Though many schools have adopted variants of global pedagogy, use various western case studies, allow students international exchange programmes and even access global faculty, the Indian B-Schools are not factories for global leaders. Many who have got into global leadership roles, whether of international companies or major Indian global firms would actually have more to thank their work experiences rather than their B-school education.
Most schools are still hiring people on largely analytical strengths than behavioural dimensions that would support global leadership. The class composition is not adequately heterogeneous on many campuses, global cultural perspectives barely understood and attributes that build for a truly global experience rarely honed. Doing a few courses and case studies of situations across the world does not prepare one for global leadership.
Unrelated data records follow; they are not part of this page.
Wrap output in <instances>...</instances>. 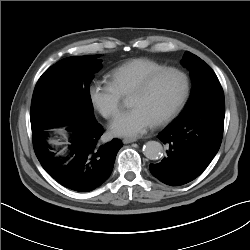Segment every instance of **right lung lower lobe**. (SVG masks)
Segmentation results:
<instances>
[{"label": "right lung lower lobe", "instance_id": "98d812e1", "mask_svg": "<svg viewBox=\"0 0 250 250\" xmlns=\"http://www.w3.org/2000/svg\"><path fill=\"white\" fill-rule=\"evenodd\" d=\"M66 130L70 134L66 156L48 144V130L33 133L35 154L48 174L64 187L77 192L94 190L110 176L123 144L113 139L101 145L98 140L103 128L96 120L69 125Z\"/></svg>", "mask_w": 250, "mask_h": 250}]
</instances>
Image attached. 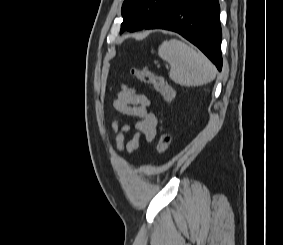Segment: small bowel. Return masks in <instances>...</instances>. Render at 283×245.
<instances>
[{
	"instance_id": "c3829d8e",
	"label": "small bowel",
	"mask_w": 283,
	"mask_h": 245,
	"mask_svg": "<svg viewBox=\"0 0 283 245\" xmlns=\"http://www.w3.org/2000/svg\"><path fill=\"white\" fill-rule=\"evenodd\" d=\"M113 109L123 115L137 118L134 125H124L118 128L116 122H112L115 132L116 148L119 152H127L131 155L139 147L140 139L143 137L147 142L154 140L157 133V117L150 110L149 99L134 89L123 87L112 103ZM133 130V137L125 142V134Z\"/></svg>"
}]
</instances>
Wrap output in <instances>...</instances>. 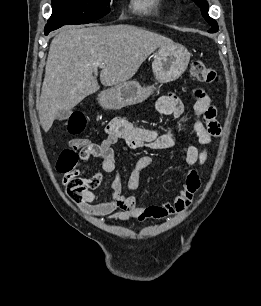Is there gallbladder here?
Here are the masks:
<instances>
[{"label":"gallbladder","mask_w":261,"mask_h":306,"mask_svg":"<svg viewBox=\"0 0 261 306\" xmlns=\"http://www.w3.org/2000/svg\"><path fill=\"white\" fill-rule=\"evenodd\" d=\"M71 110L69 111H65V112H62L59 116H58V119L59 120H65L68 118L69 114H70Z\"/></svg>","instance_id":"obj_1"}]
</instances>
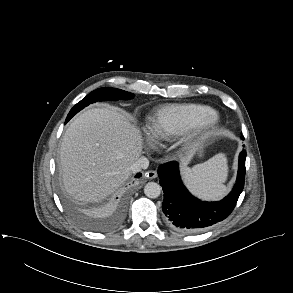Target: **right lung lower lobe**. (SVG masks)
I'll list each match as a JSON object with an SVG mask.
<instances>
[{
	"mask_svg": "<svg viewBox=\"0 0 293 293\" xmlns=\"http://www.w3.org/2000/svg\"><path fill=\"white\" fill-rule=\"evenodd\" d=\"M141 176V174L140 173H138L137 175H136V177H140ZM121 208L119 207V206H117V210H120Z\"/></svg>",
	"mask_w": 293,
	"mask_h": 293,
	"instance_id": "98d812e1",
	"label": "right lung lower lobe"
}]
</instances>
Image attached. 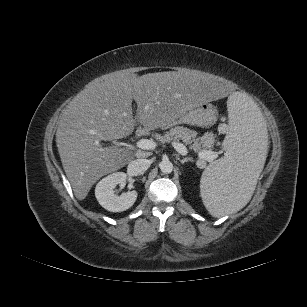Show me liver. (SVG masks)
<instances>
[{
    "label": "liver",
    "mask_w": 307,
    "mask_h": 307,
    "mask_svg": "<svg viewBox=\"0 0 307 307\" xmlns=\"http://www.w3.org/2000/svg\"><path fill=\"white\" fill-rule=\"evenodd\" d=\"M230 94L224 84L189 70L140 77L116 72L96 78L63 110L56 132L61 162L75 197L85 199L97 180L134 158L128 149L103 147L101 141L130 135L136 119L147 131L165 127L193 106L216 103Z\"/></svg>",
    "instance_id": "1"
}]
</instances>
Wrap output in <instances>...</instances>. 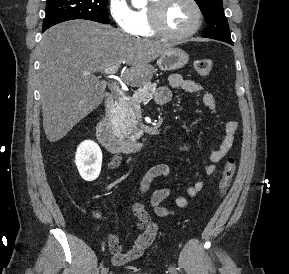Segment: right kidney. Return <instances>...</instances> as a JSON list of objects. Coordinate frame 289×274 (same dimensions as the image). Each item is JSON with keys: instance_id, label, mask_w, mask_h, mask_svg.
I'll return each instance as SVG.
<instances>
[{"instance_id": "obj_1", "label": "right kidney", "mask_w": 289, "mask_h": 274, "mask_svg": "<svg viewBox=\"0 0 289 274\" xmlns=\"http://www.w3.org/2000/svg\"><path fill=\"white\" fill-rule=\"evenodd\" d=\"M75 164L85 181L97 179L102 165V152L98 144L90 140L82 142L76 151Z\"/></svg>"}]
</instances>
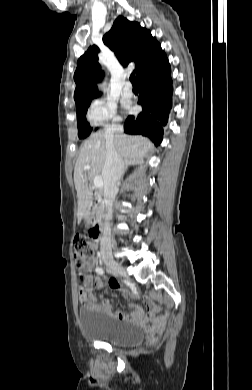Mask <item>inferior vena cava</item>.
<instances>
[{
  "label": "inferior vena cava",
  "instance_id": "obj_1",
  "mask_svg": "<svg viewBox=\"0 0 252 390\" xmlns=\"http://www.w3.org/2000/svg\"><path fill=\"white\" fill-rule=\"evenodd\" d=\"M123 126L112 125L105 131L106 160L102 170L104 180V203L106 211L111 214L113 203L118 192V184L124 170V161L118 154L113 143L114 133H122ZM101 252H111V230L105 225L101 238Z\"/></svg>",
  "mask_w": 252,
  "mask_h": 390
}]
</instances>
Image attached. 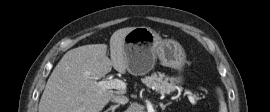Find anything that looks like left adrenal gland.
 <instances>
[{"label":"left adrenal gland","mask_w":270,"mask_h":112,"mask_svg":"<svg viewBox=\"0 0 270 112\" xmlns=\"http://www.w3.org/2000/svg\"><path fill=\"white\" fill-rule=\"evenodd\" d=\"M170 104H171V102H168V103H166V104L159 103V105H160L162 111L165 110V108H166L168 105H170Z\"/></svg>","instance_id":"left-adrenal-gland-1"}]
</instances>
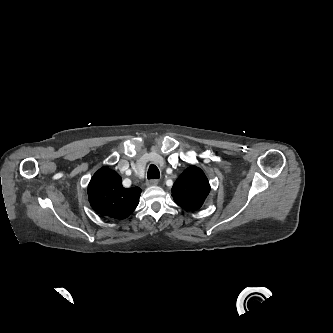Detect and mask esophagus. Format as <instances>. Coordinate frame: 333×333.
<instances>
[{
    "mask_svg": "<svg viewBox=\"0 0 333 333\" xmlns=\"http://www.w3.org/2000/svg\"><path fill=\"white\" fill-rule=\"evenodd\" d=\"M159 181L157 179H150L146 182L147 186H156L158 185Z\"/></svg>",
    "mask_w": 333,
    "mask_h": 333,
    "instance_id": "obj_1",
    "label": "esophagus"
}]
</instances>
Many schools also suffer from faculty who lack appreciation of any global leadership nuances. This is a big handicap in building perspectives in students of global careers. Language courses are typically missing; courses on cross- cultural sensitivities and etiquettes are usually non-existent. It thus is not natural for many global companies to look at most Indian B-schools as natural feeders to their global programmes.
Given that some of the students in some of the Indian schools would cerebrally be as good as anyone else in the world, the Indian schools need to prepare them better and more holistically for global careers. Things are much better today than some years back. As more alumni get to global leadership roles, there is more inspiration that will flow back to the campuses. Leveraging such alumni to talk about what it takes to be a global leader will help students and faculty alike. They can help co-design courses that expose students to issues that prepares them better for global leadership.
Accessing more global faculty, broad basing curriculum design, deeper relationships with global business schools will help enhance the global brand of many business schools. Some that have been able to earn their stripes already have a fair interest with firms, both Indian and overseas, to hire for global opportunities.
The challenge is to systematically build scale and design for meeting the growing need for global leaders. Those that help corporates shrink their own efforts at this will reap a smart harvest; the others will shrivel and fade away. The B-schools in India have to make their choice.